Wide receiver JuJu Smith-Schuster, one of the NFL’s top remaining free agents, is re-signing with the Pittsburgh Steelers, he announced Friday. But they weren’t necessarily his best offer.
According to the NFL Network, Smith-Schuster turned down a one-year, $9 million offer from the wide receiver-needy Ravens, with another $4 million available in incentives. The Kansas City Chiefs’ one-year offer was worth $8 million, with $3 million available in incentives. The Steelers? Just $8 million in 2021.
“This is my home, they’re gonna need a wrecking ball to take me outta here!” Smith-Schuster tweeted Friday. “PITTSBURGH I LOVE YOU, LET’S GO!!!!!”

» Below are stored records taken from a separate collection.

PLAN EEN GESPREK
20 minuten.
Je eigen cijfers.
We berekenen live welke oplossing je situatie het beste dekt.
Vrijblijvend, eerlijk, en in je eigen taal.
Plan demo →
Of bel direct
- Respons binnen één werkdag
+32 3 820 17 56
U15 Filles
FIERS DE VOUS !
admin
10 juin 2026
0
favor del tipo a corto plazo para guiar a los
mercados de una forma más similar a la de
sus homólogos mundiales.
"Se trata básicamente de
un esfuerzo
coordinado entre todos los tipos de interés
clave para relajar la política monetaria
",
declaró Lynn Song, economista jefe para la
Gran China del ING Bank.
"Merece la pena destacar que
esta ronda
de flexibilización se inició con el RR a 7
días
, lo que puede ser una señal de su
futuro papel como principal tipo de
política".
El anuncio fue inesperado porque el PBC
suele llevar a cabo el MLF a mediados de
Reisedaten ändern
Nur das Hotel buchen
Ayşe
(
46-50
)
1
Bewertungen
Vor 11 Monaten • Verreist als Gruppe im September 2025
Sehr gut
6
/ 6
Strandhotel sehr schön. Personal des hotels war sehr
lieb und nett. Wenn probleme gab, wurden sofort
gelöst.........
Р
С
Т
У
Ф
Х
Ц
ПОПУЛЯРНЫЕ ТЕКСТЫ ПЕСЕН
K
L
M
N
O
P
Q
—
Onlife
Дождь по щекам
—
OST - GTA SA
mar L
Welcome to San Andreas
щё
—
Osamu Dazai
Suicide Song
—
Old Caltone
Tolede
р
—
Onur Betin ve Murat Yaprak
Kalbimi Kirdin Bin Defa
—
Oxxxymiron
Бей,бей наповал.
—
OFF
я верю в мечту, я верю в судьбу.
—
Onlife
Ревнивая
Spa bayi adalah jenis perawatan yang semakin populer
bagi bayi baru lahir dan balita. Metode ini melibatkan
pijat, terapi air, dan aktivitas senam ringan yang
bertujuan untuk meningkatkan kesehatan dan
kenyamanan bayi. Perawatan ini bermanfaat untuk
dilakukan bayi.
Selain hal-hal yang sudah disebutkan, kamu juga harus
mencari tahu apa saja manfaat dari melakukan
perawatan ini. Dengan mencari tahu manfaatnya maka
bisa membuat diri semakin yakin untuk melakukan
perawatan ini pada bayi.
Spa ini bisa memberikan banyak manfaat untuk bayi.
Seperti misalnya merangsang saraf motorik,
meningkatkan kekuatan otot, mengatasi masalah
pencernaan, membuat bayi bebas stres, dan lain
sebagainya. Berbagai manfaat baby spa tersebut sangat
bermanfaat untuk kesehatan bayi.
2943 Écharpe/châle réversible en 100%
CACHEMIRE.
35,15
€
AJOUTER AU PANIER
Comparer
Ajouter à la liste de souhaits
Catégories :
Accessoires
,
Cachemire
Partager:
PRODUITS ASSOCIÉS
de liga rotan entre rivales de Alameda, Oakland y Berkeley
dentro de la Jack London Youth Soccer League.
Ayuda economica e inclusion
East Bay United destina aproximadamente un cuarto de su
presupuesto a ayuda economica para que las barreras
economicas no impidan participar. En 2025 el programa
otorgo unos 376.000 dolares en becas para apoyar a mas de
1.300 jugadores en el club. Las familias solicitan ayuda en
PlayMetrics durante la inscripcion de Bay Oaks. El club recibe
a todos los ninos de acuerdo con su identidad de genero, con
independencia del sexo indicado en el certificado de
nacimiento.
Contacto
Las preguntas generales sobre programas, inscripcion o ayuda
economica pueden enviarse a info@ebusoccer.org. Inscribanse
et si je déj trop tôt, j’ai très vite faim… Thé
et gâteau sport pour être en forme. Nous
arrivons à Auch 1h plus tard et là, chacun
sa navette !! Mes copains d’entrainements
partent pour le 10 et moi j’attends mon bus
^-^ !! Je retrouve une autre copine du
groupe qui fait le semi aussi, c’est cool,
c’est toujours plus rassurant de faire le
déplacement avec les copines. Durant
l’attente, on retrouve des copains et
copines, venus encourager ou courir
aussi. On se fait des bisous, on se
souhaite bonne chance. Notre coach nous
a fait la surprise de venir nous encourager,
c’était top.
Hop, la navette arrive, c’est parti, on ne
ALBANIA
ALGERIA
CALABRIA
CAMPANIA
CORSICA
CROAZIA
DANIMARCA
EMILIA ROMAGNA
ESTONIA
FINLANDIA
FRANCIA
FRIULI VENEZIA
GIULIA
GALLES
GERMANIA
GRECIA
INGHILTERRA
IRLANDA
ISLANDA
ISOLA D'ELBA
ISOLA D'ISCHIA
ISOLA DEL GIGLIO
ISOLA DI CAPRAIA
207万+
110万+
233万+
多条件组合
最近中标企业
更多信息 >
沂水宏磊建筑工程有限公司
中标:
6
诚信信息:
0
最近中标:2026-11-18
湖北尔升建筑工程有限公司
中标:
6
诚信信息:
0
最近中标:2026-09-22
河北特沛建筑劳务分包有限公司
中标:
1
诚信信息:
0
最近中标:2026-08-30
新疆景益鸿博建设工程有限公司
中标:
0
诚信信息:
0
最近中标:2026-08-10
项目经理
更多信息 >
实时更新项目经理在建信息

Smith-Schuster, 24, averaged a career-low 8.6 yards per catch last season, but he has three 900-plus-yard seasons since entering the NFL in 2017. With Dez Bryant and Willie Snead IV not expected to return in free agency, the Ravens don’t have a player under contract who’s reached that threshold even once.
After Ravens cornerback Marlon Humphrey jokingly tweeted that Smith-Schuster “didn’t even let me give my recruiting pitch,” Smith-Schuster apologized and said he had Ravens teammates and coaches “calling throughout.” He wished Humphrey and the team luck this offseason.
A handful of potential starting wide receivers remain unsigned — Kenny Golladay, T.Y. Hilton, Sammy Watkins and Antonio Brown are available — but the market has thinned considerably since the NFL’s legal tampering period opened Monday.
The Ravens have had one of the NFL’s least productive wide receiver rooms since quarterback Lamar Jackson entered the NFL; last season, they were the only team with under 2,000 receiving yards at the position (137 catches for 1,729 yards). Marquise “Hollywood” Brown has shown flashes of being a potential No. 1 receiver, and Miles Boykin and Devin Duvernay are both former third-round picks with impressive athleticism, but the team lacks a proven possession wide receiver.
Asked about the Ravens’ needs at the position last week, general manager Eric DeCosta said the team has “an idea of what we’re looking for. It doesn’t really serve my purposes to tell you exactly what we’re looking for, player-wise, but we do talk about that stuff.”
He added: “Our goal is to build a diverse team with a lot of different types of players that can help you in a lot of different situations, with depth at all positions, that fit under the salary cap and give you a chance, long-term, to succeed.”